::: 文書の抜粋
インターネットやテクノロジーが発達し、誰とでも簡単につながることができる現代。一方で「孤独」に悩む人も少なくありません。誰もがふとしたきっかけでとらわれるかもしれない孤独に、私たちはどのように向き合えば良いのでしょうか。

コミュニケーションロボットの開発や分身ロボットカフェの運営など、さまざまな活動を通して「人類の孤独を解消する」ことを目指す、株式会社オリィ研究所 代表取締役所長の吉藤オリィさんに話を聞きました。

「孤独の解消」を体現するカフェ

オリィ研究所 代表取締役所長 CVO 吉藤 オリィさん

吉藤さんにお話を伺った場所は、吉藤さんが代表を務めるオリィ研究所が運営する「分身ロボットカフェ DAWN ver.β」。老若男女、そして海外から来た方も含め、幅広い層のお客さまでにぎわっています。

平日の日中にもかかわらず大盛況ですね。ここはどういったカフェなのですか。
::::::
::: 保存データ
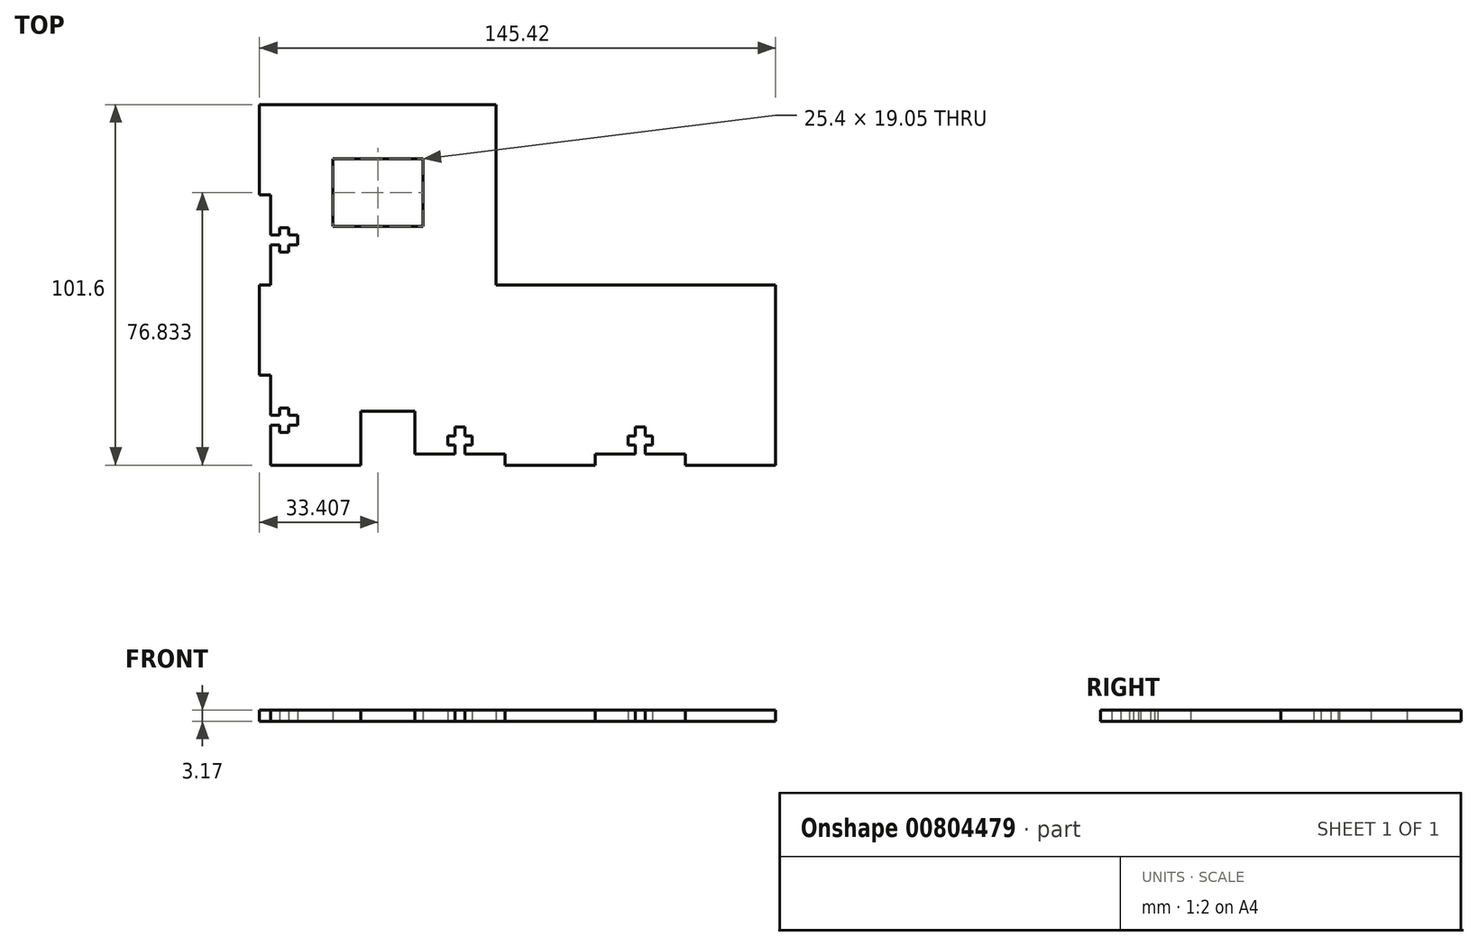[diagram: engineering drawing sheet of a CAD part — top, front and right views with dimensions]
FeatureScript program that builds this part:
::::::
[取り組む課題]
a) 孤独についての抜粋から、かぎかっこ「」でくくられた言葉をすべて書き出してください。
b) 孤独についての抜粋によると、吉藤さんに話を聞いた場所はどこですか。
c) 孤独についての抜粋から、「インターネットやテクノロジー」で始まり「平日の日中にもかかわらず大盛況ですね。ここはどういったカフェなのですか。」で終わる部分をそのまま抜き出してください。

[解答例]
a)
「孤独」
「人類の孤独を解消する」
「孤独の解消」
「分身ロボットカフェ DAWN ver.β」

b) オリィ研究所が運営する「分身ロボットカフェ DAWN ver.β」です。

c)
インターネットやテクノロジーが発達し、誰とでも簡単につながることができる現代。一方で「孤独」に悩む人も少なくありません。誰もがふとしたきっかけでとらわれるかもしれない孤独に、私たちはどのように向き合えば良いのでしょうか。

コミュニケーションロボットの開発や分身ロボットカフェの運営など、さまざまな活動を通して「人類の孤独を解消する」ことを目指す、株式会社オリィ研究所 代表取締役所長の吉藤オリィさんに話を聞きました。

「孤独の解消」を体現するカフェ

オリィ研究所 代表取締役所長 CVO 吉藤 オリィさん

吉藤さんにお話を伺った場所は、吉藤さんが代表を務めるオリィ研究所が運営する「分身ロボットカフェ DAWN ver.β」。老若男女、そして海外から来た方も含め、幅広い層のお客さまでにぎわっています。

平日の日中にもかかわらず大盛況ですね。ここはどういったカフェなのですか。